— PROBLEMS —
(A) Answer these from the guitar-stringing article, one line each:
(i) On what date was it posted?
(ii) Which three kinds of guitar does it cover?
(iii) What does it say guitars don't typically come with?
(B) Pick up the article on stringing a guitar after its final sentence and write the next part.

* BEGIN EXTRACT PROVIDED *

How to String a Guitar

Posted: 26 October 2012
Comments: 0 [Post]

Synopsis: Learning to string a guitar is a must for any budding guitarist, whether it be for acoustic, electric or classical guitar. The following article will explain how to re-string all three. It may be a bit daunting at first but just like learning to play guit

How to String a Guitar
If you're just starting out playing the guitar, you obviously have an exciting road ahead of you. No one can say exactly where that road will go when you stick with your new instrument, but the one thing that is known is that the learning process is something that never stops. But sometimes the small things get lost in the excitement of a new adventure, and learning how to change the strings on your guitar can be one of them.

Guitars don't typically come with instructions on how to do this, and though it's a relatively simple process, it can take a little while to get the hang of doing it properly. Here, we've put together step-by-step instructions complete with photos to guide you through the process of changing strings for electric, acoustic and classical guitars.

* END EXTRACT PROVIDED *
* BEGIN RECORDED INFORMATION *

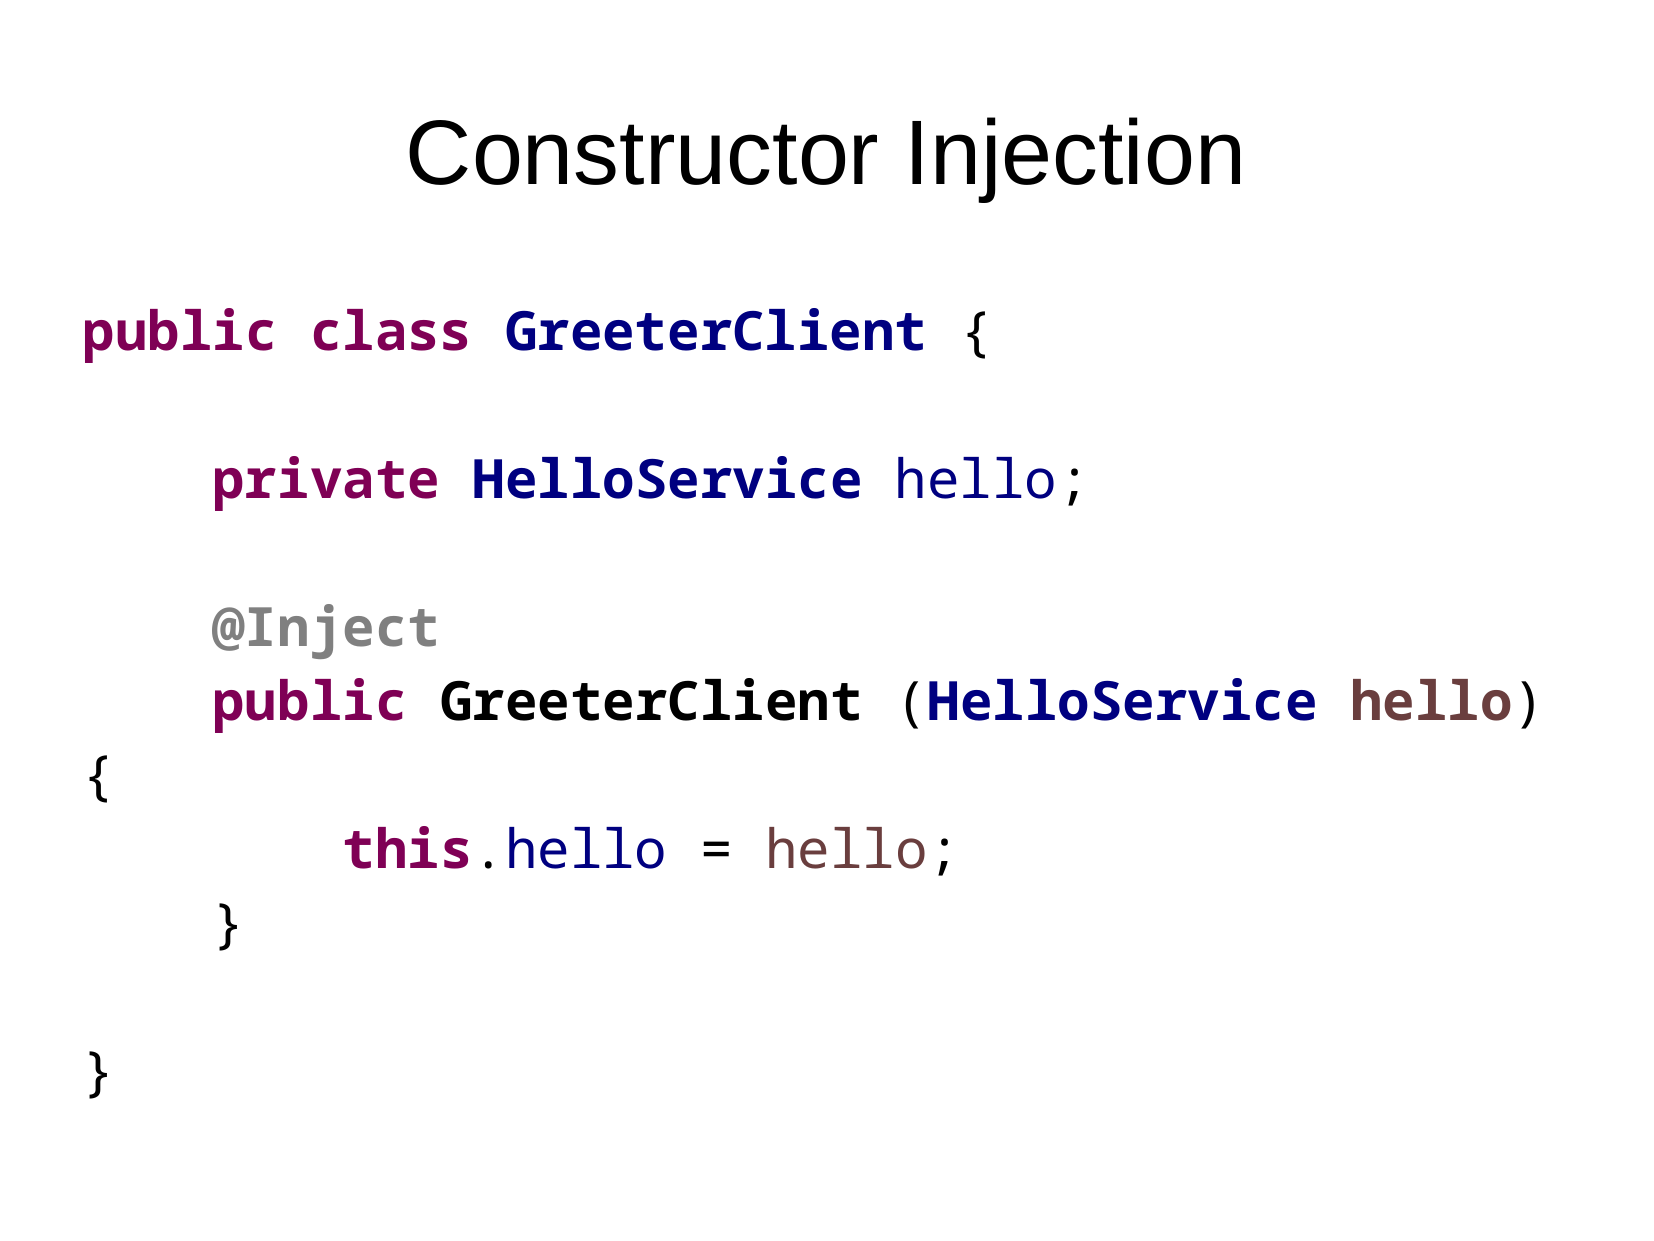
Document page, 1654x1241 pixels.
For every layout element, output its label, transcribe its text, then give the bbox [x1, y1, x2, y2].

title Constructor Injection [82, 49, 1571, 257]
list public class GreeterClient { private HelloService hello; @Inject public GreeterClient (HelloService hello) { this.hello = hello; } } [82, 290, 1571, 1109]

* END RECORDED INFORMATION *

— THE RESULTS —
(A)
(i) 26 October 2012
(ii) Acoustic, electric and classical
(iii) Instructions on how to change the strings

(B)
Changing the Strings on an Electric Guitar

  • Use a string winder to loosen your strings until you can remove them from the tuning pegs. If you don't have a string winder, no problem, you can turn the tuners by hand. But in the long run, the time a string winder will save you is worth the small investment.
  • Once you've got all the strings removed from the headstock pegs, pull the now loosened string through the bridge to remove the string entirely. Though bridge setups vary widely from guitar to guitar, most electric guitars require you to pull the string through the bridge.
  • Once you've removed all of the strings, they have a tendency to easily get misplaced around the room, which can lead to a painful surprise when you're walking barefoot.
  • I like to group them all together and then wrap them around themselves in a loop like the second photo above to avoid this.
  • Now that you have all the strings off, this is a great time to thoroughly clean the guitar. You'll be able to get the spots that you can't normally reach because the strings are in the way.
  • Be sure to use a polish made specifically for guitars, and buff it out with a clean cloth. In the far right photo above, I have applied a couple drops of fret conditioner to the cloth to condition the wood of the fret board.
  • The warning that the "String may unwind when removed" is not kidding. Be careful when removing the string from the packaging, and keep it away from your eyes before straightening it to put on the guitar
  • Now it's time to actually put on the new strings. Start by pulling the string through the bridge (again, the exact method here will vary by guitar, but most function in just about the same way). Be sure that the string rests on the correct spot on the bridge, and then on the respective groove in the nut up by the headstock.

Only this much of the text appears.